Worst…Gaming Movie…EVER!

My god, everyone. I think we are approaching crappiness Nirvana here. When Pixels came out, I could not imagine a worse video game movie. It was patronizing, childish, and just the absolute worst thing I have seen in theaters. But Pixels was bad because it actively made fun of its fans.

Hitman: Agent 47 is bad for an entirely different reason.

Scoring a miserable 8% on Rotten Tomatoes’ Tomatometer, up from its record low 4%, this Hitman adaptation was billed as being absolutely faithful to the games. Agent 47 wouldn’t do anything that he didn’t do in the games, which should be a good thing… right? But now think for a minute, what does Agent 47 do in the games? Doesn’t he just kill people? Hitman games aren’t exactly known for their blockbuster plots.

And this is, in fact, translated over into the movie, in that the only thing Agent 47 really does is kill people. Or at least, he tries to. You may be thinking “wouldn’t that get old very quick?” It would, so Agent 47 is put up against someone who is basically unkillable. Played by Zachary Quinto, this character has subdermal body armor. Basically it means he is bullet-proof and knife-proof.

Yes, it’s that stupid.

So the only thing the movie is, is back to back scenes of Agent 47 trying, and failing, to kill this one person. He succeeds in killing a whole bunch of lesser characters that aren’t really important, but that’s not what people want to see.

Worst…Gaming Movie…EVER!

This is where the movie fails spectacularly. It’s very obviously action porn, and there’s nothing particularly wrong with that. Mad Max: Fury Road was action porn, and it was phenomenal. But remember how I said Mad Max doesn’t treat its audience like idiots? Agent 47 treats its audience like people who are barely paying attention.

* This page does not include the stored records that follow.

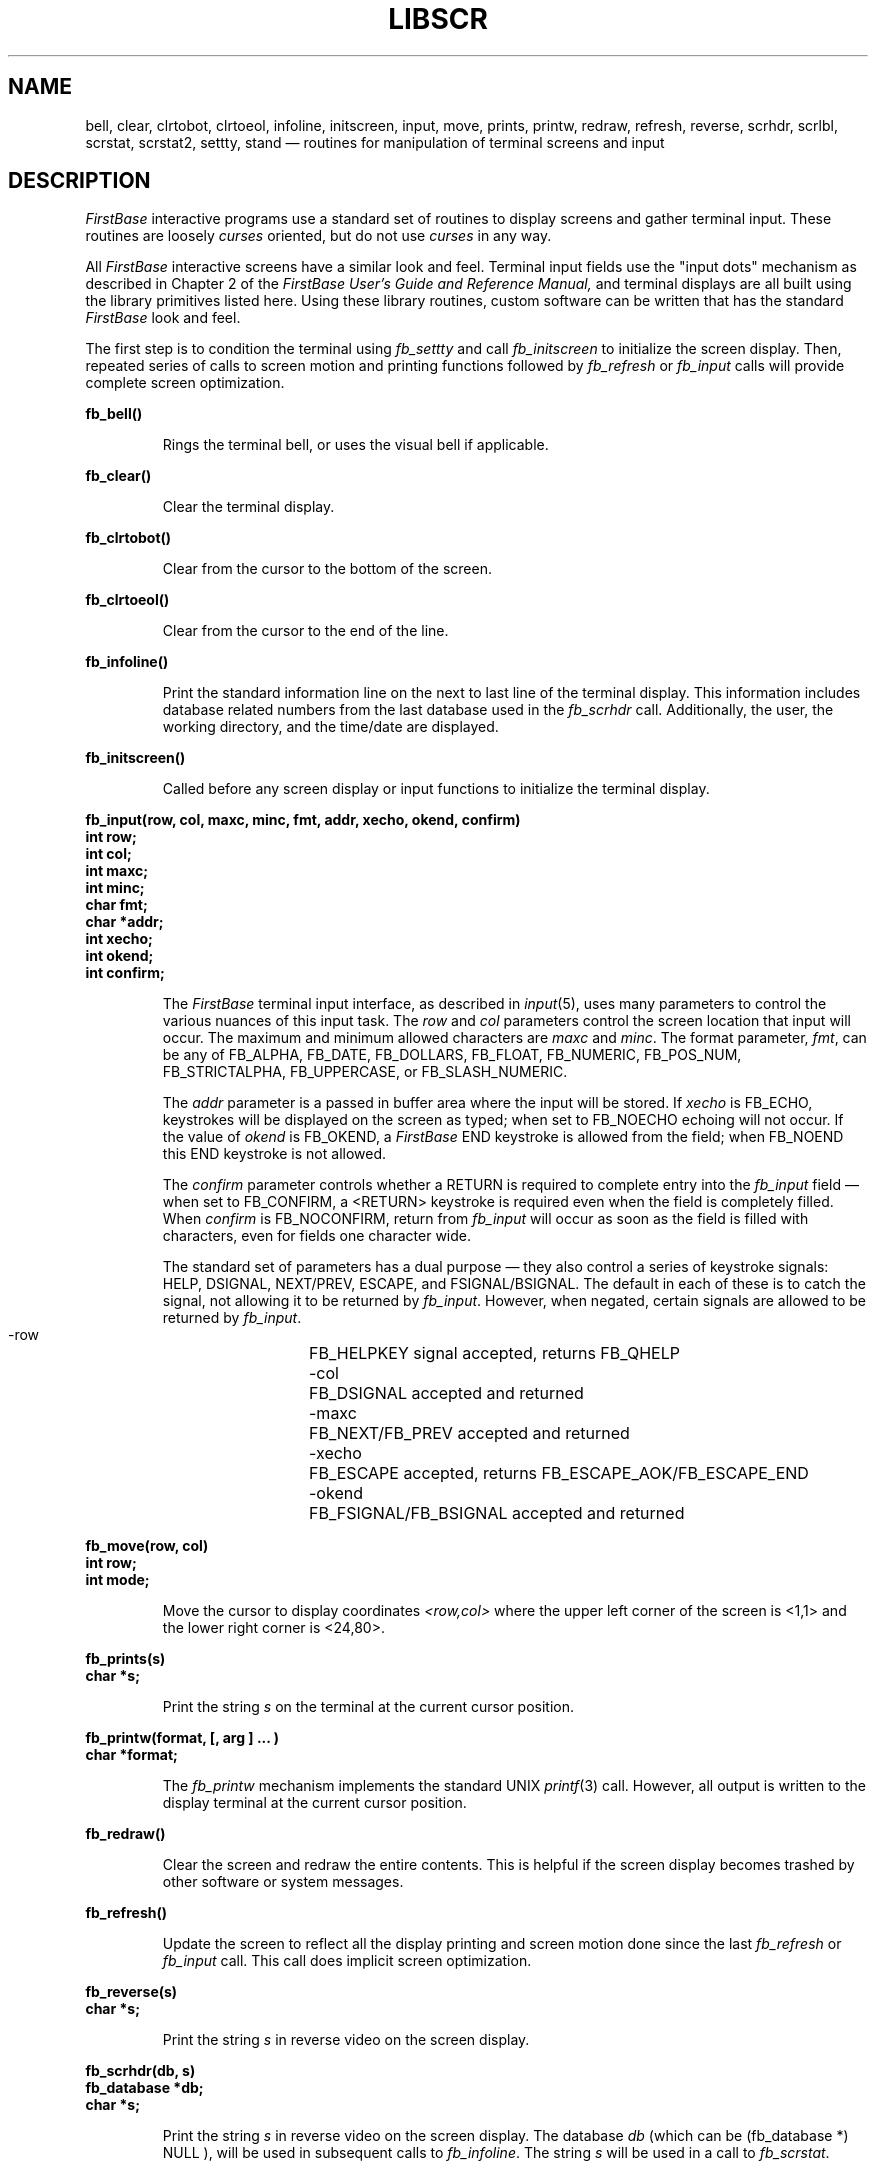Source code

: .TH LIBSCR 3 "12 September 1995"
.FB
.SH NAME
bell,
clear,
clrtobot,
clrtoeol,
infoline,
initscreen,
input,
move,
prints,
printw,
redraw,
refresh,
reverse,
scrhdr,
scrlbl,
scrstat,
scrstat2,
settty,
stand
\(em routines for manipulation of terminal screens and input
.SH DESCRIPTION
\fIFirstBase\fP interactive programs use a standard set of
routines to display screens and gather terminal input.
These routines are loosely \fIcurses\fP oriented, but do not use
\fIcurses\fP in any way.
.PP
All \fIFirstBase\fP interactive screens have a similar look and feel.
Terminal input fields use the "input dots" mechanism as described in
Chapter 2 of the
.I FirstBase User's Guide and Reference Manual,
and terminal displays are all built using the library primitives listed here.
Using these library routines, custom software can be written that has the
standard \fIFirstBase\fP look and feel.
.PP
The first step is to condition the terminal using \fIfb_settty\fP and
call \fIfb_initscreen\fP to initialize the screen display.
Then, repeated series of calls to screen motion and printing functions
followed by \fIfb_refresh\fP or \fIfb_input\fP calls will provide complete
screen optimization.
.LP
.ft B
.nf
fb_bell()
.fi
.ft R
.IP
Rings the terminal bell, or uses the visual bell if applicable.
.LP
.ft B
.nf
fb_clear()
.fi
.ft R
.IP
Clear the terminal display.
.LP
.ft B
.nf
fb_clrtobot()
.fi
.ft R
.IP
Clear from the cursor to the bottom of the screen.
.LP
.ft B
.nf
fb_clrtoeol()
.fi
.ft R
.IP
Clear from the cursor to the end of the line.
.LP
.ft B
.nf
fb_infoline()
.fi
.ft R
.IP
Print the standard information line on the next to last line of the terminal
display. This information includes database related numbers from the last
database used in the \fIfb_scrhdr\fP call. Additionally, the user, the
working directory, and the time/date are displayed.
.LP
.ft B
.nf
fb_initscreen()
.fi
.ft R
.IP
Called before any screen display or input functions to initialize the
terminal display.
.LP
.ft B
.nf
fb_input(row, col, maxc, minc, fmt, addr, xecho, okend, confirm)
int row;
int col;
int maxc;
int minc;
char fmt;
char *addr;
int xecho;
int okend;
int confirm;
.fi
.ft R
.IP
The \fIFirstBase\fP terminal input interface,
as described in \fIinput\fP(5), uses many parameters to control
the various nuances of this input task. The \fIrow\fP and \fIcol\fP parameters
control the screen location that input will occur. The maximum and minimum
allowed characters are \fImaxc\fP and \fIminc\fP. The format parameter,
\fIfmt\fP, can be any of FB_ALPHA, FB_DATE, FB_DOLLARS, FB_FLOAT, FB_NUMERIC,
FB_POS_NUM, FB_STRICTALPHA, FB_UPPERCASE, or FB_SLASH_NUMERIC.
.sp 1
The \fIaddr\fP parameter is a passed in buffer area where the input will be
stored. If \fIxecho\fP is FB_ECHO, keystrokes will be displayed on the
screen as typed; when set to FB_NOECHO echoing will not occur. If the value of
\fIokend\fP is FB_OKEND, a \fIFirstBase\fP END keystroke is allowed from
the field; when FB_NOEND this END keystroke is not allowed.
.sp 1
The \fIconfirm\fP parameter controls whether a RETURN is required to complete
entry into the \fIfb_input\fP field \(em when set to FB_CONFIRM, a <RETURN>
keystroke is required even when the field is completely filled.
When \fIconfirm\fP is
FB_NOCONFIRM, return from \fIfb_input\fP will occur as soon as the field is
filled with characters, even for fields one character wide.
.sp 1
The standard set of parameters has a dual purpose \(em
they also control a series of keystroke signals: HELP, DSIGNAL, NEXT/PREV,
ESCAPE, and FSIGNAL/BSIGNAL. The default in each of these is to catch
the signal, not allowing it to be returned by \fIfb_input\fP. However,
when negated, certain signals are allowed to be returned by \fIfb_input\fP.
.sp 1
.nf
.ft CW
   -row  	FB_HELPKEY signal accepted, returns FB_QHELP
   -col  	FB_DSIGNAL accepted and returned
   -maxc	FB_NEXT/FB_PREV accepted and returned
   -xecho	FB_ESCAPE accepted, returns FB_ESCAPE_AOK/FB_ESCAPE_END
   -okend	FB_FSIGNAL/FB_BSIGNAL accepted and returned
.ft
.fi
.LP
.ft B
.nf
fb_move(row, col)
int row;
int mode;
.fi
.ft R
.IP
Move the cursor to display coordinates \fI<row,col>\fP where the upper left
corner of the screen is <1,1> and the lower right corner is <24,80>.
.LP
.ft B
.nf
fb_prints(s)
char *s;
.fi
.ft R
.IP
Print the string \fIs\fP on the terminal at the current cursor position.
.LP
.ft B
.nf
fb_printw(format, [, arg ] ... )
char *format;
.fi
.ft R
.IP
The \fIfb_printw\fP mechanism implements the standard UNIX \fIprintf\fP(3)
call. However, all output is written to the display terminal at the current
cursor position.
.LP
.ft B
.nf
fb_redraw()
.fi
.ft R
.IP
Clear the screen and redraw the entire contents. This is helpful if the
screen display becomes trashed by other software or system messages.
.LP
.ft B
.nf
fb_refresh()
.fi
.ft R
.IP
Update the screen to reflect all the display printing and screen motion
done since the last \fIfb_refresh\fP or \fIfb_input\fP call.
This call does implicit screen optimization.
.LP
.ft B
.nf
fb_reverse(s)
char *s;
.fi
.ft R
.IP
Print the string \fIs\fP in reverse video on the screen display.
.LP
.ft B
.nf
fb_scrhdr(db, s)
fb_database *db;
char *s;
.fi
.ft R
.IP
Print the string \fIs\fP in reverse video on the screen display.
The database \fIdb\fP (which can be (fb_database *) NULL ), will be used
in subsequent calls to \fIfb_infoline\fP. The string \fIs\fP will be used
in a call to \fIfb_scrstat\fP.
.LP
.ft B
.nf
fb_scrlbl(s)
char *s;
.fi
.ft R
.IP
Clear line 2, then print the string \fIs\fP as a program label at
coordinates <2,7>.
.LP
.ft B
.nf
fb_scrstat(s)
char *s;
.fi
.ft R
.IP
Print the string \fIs\fP as a program status at screen coordinates <1,64>.
.LP
.ft B
.nf
fb_scrstat2(s)
char *s;
.fi
.ft R
.IP
Print the string \fIs\fP as a secondary
program status at screen coordinates <2,64>.
.LP
.ft B
.nf
fb_settty(mode)
int mode;
.fi
.ft R
.IP
Controls the conditioning of the display terminal for input.
When mode is FB_EDITMODE, the terminal is conditioned for input.
This conditioning includes turning off normal character echoing
as \fIFirstBase\fP handles this task internally. 
When mode is FB_ENDMODE, the terminal is returned to its normal state.
.LP
.ft B
.nf
fb_stand(s)
char *s;
.fi
.ft R
.IP
Print the string \fIs\fP in standout mode.
.SH SEE ALSO
firstbase(5), terminals(5).
.br
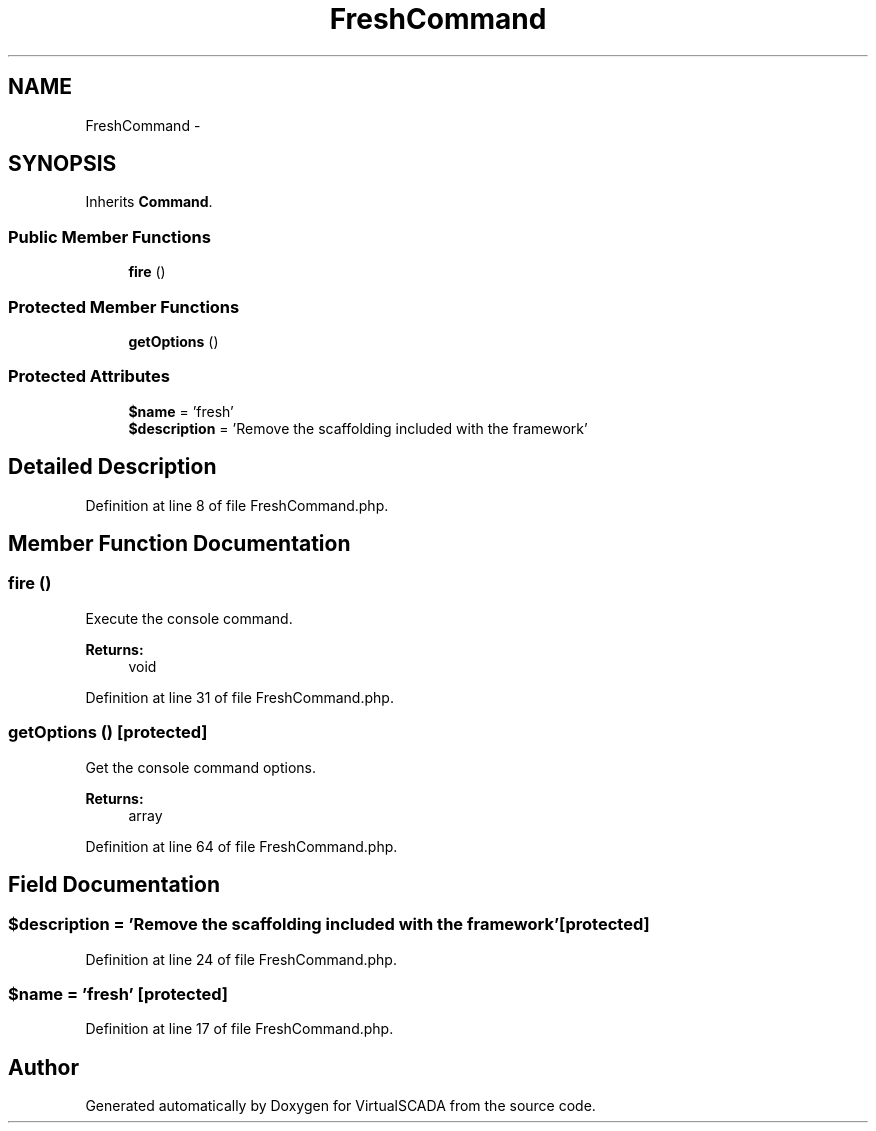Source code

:.TH "FreshCommand" 3 "Tue Apr 14 2015" "Version 1.0" "VirtualSCADA" \" -*- nroff -*-
.ad l
.nh
.SH NAME
FreshCommand \- 
.SH SYNOPSIS
.br
.PP
.PP
Inherits \fBCommand\fP\&.
.SS "Public Member Functions"

.in +1c
.ti -1c
.RI "\fBfire\fP ()"
.br
.in -1c
.SS "Protected Member Functions"

.in +1c
.ti -1c
.RI "\fBgetOptions\fP ()"
.br
.in -1c
.SS "Protected Attributes"

.in +1c
.ti -1c
.RI "\fB$name\fP = 'fresh'"
.br
.ti -1c
.RI "\fB$description\fP = 'Remove the scaffolding included with the framework'"
.br
.in -1c
.SH "Detailed Description"
.PP 
Definition at line 8 of file FreshCommand\&.php\&.
.SH "Member Function Documentation"
.PP 
.SS "fire ()"
Execute the console command\&.
.PP
\fBReturns:\fP
.RS 4
void 
.RE
.PP

.PP
Definition at line 31 of file FreshCommand\&.php\&.
.SS "getOptions ()\fC [protected]\fP"
Get the console command options\&.
.PP
\fBReturns:\fP
.RS 4
array 
.RE
.PP

.PP
Definition at line 64 of file FreshCommand\&.php\&.
.SH "Field Documentation"
.PP 
.SS "$description = 'Remove the scaffolding included with the framework'\fC [protected]\fP"

.PP
Definition at line 24 of file FreshCommand\&.php\&.
.SS "$\fBname\fP = 'fresh'\fC [protected]\fP"

.PP
Definition at line 17 of file FreshCommand\&.php\&.

.SH "Author"
.PP 
Generated automatically by Doxygen for VirtualSCADA from the source code\&.

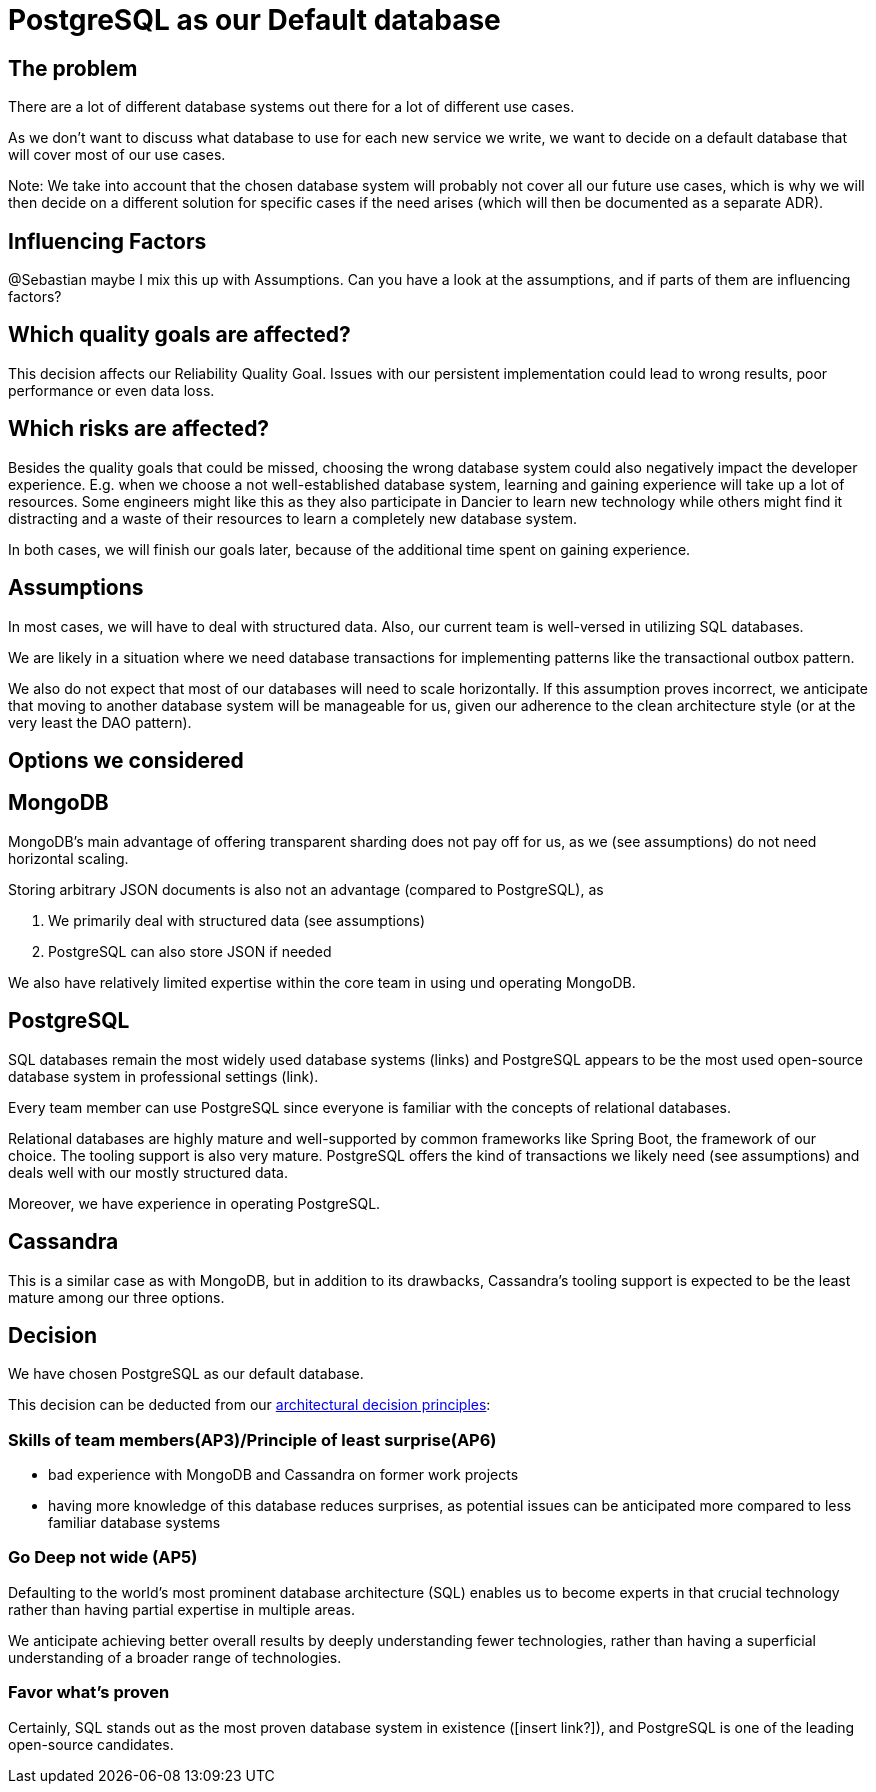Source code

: = PostgreSQL as our Default database
:jbake-type: page
:jbake-status: published
:jbake-date: 2023-11-23
:jbake-tags: architecture
:jbake-description: All of our ADRs
:jbake-author: Marc Gorzala


== The problem
There are a lot of different database systems out there for a lot of different use cases.

As we don't want to discuss what database to use for each new service we write, we want to decide on a default database that will cover most of our use cases.

Note: We take into account that the chosen database system will probably not cover all our future use cases, which is why we will then decide on a different solution for specific cases if the need arises (which will then be documented as a separate ADR).

== Influencing Factors
@Sebastian
maybe I mix this up with Assumptions. Can you have a look at the assumptions, and if parts of them are influencing factors?

== Which quality goals are affected?

This decision affects our Reliability Quality Goal. Issues with our persistent implementation could lead to wrong results, poor performance or even data loss.

== Which risks are affected?

Besides the quality goals that could be missed, choosing the wrong database system could also negatively impact the developer experience. E.g. when we choose a not well-established database system, learning and gaining experience will take up a lot of resources. Some engineers might like this as they also participate in Dancier to learn new technology while others might find it distracting and a waste of their resources to learn a completely new database system.

In both cases, we will finish our goals later, because of the additional time spent on gaining experience.

== Assumptions

In most cases, we will have to deal with structured data. Also, our current team is well-versed in utilizing SQL databases.

We are likely in a situation where we need database transactions for implementing patterns like the transactional outbox pattern.

We also do not expect that most of our databases will need to scale horizontally. If this assumption proves incorrect, we anticipate that moving to another database system will be manageable for us, given our adherence to the clean architecture style (or at the very least the DAO pattern).

== Options we considered

== MongoDB
MongoDB's main advantage of offering transparent sharding does not pay off for us, as we (see assumptions) do not need horizontal scaling.

Storing arbitrary JSON documents is also not an advantage (compared to PostgreSQL), as

 1. We primarily deal with structured data (see assumptions)
 1. PostgreSQL can also store JSON if needed

We also have relatively limited expertise within the core team in using und operating MongoDB.

== PostgreSQL
SQL databases remain the most widely used database systems (links) and PostgreSQL appears to be the most used open-source database system in professional settings (link).

Every team member can use PostgreSQL since everyone is familiar with the concepts of relational databases.

Relational databases are highly mature and well-supported by common frameworks like Spring Boot, the framework of our choice. The tooling support is also very mature. PostgreSQL offers the kind of transactions we likely need (see assumptions) and deals well with our mostly structured data.

Moreover, we have experience in operating PostgreSQL.

== Cassandra
This is a similar case as with MongoDB, but in addition to its drawbacks, Cassandra's tooling support is expected to be the least mature among our three options.

== Decision

We have chosen PostgreSQL as our default database.

This decision can be deducted from our link:https://project.dancier.net/architecture-decision-principles.html[architectural decision principles]:

=== Skills of team members(AP3)/Principle of least surprise(AP6)
 * bad experience with MongoDB and Cassandra on former work projects
 * having more knowledge of this database reduces surprises, as potential issues can be anticipated more compared to less familiar database systems

=== Go Deep not wide (AP5)

Defaulting to the world's most prominent database architecture (SQL) enables us to become experts in that crucial technology rather than having partial expertise in multiple areas.

We anticipate achieving better overall results by deeply understanding fewer technologies, rather than having a superficial understanding of a broader range of technologies.

=== Favor what's proven
Certainly, SQL stands out as the most proven database system in existence ([insert link?]), and PostgreSQL is one of the leading open-source candidates.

Not only is there almost no plot in the movie to speak of, but nearly everything is handwaved away with video game logic. Characters live or die for no reason. One character treats lung cancer with an asthma inhaler. There’s a scantily-clad woman that is supposed to act as Agent 47’s love interest, but no scenes show any chemistry between them, and even though the movie is rated R there’s no sex, no romance, nothing to even hint at a serious plot other than, “that’s the woman that needs to be saved.”

In a way, Agent 47 is far too much like a video game. The scenes progress like levels, with inexplicable task being replaced with inexplicable task. Everything is in service to the fight scenes, and in a game that would work. The plot is filled in by character interaction. Your actions as the player tell the story. But in a movie, we have to actually be shown this plot, and we aren’t… not even a little.

In short, Hitman: Agent 47 is a Let’s Play with better graphics and no commentary, and that’s not as much  fun as you might think.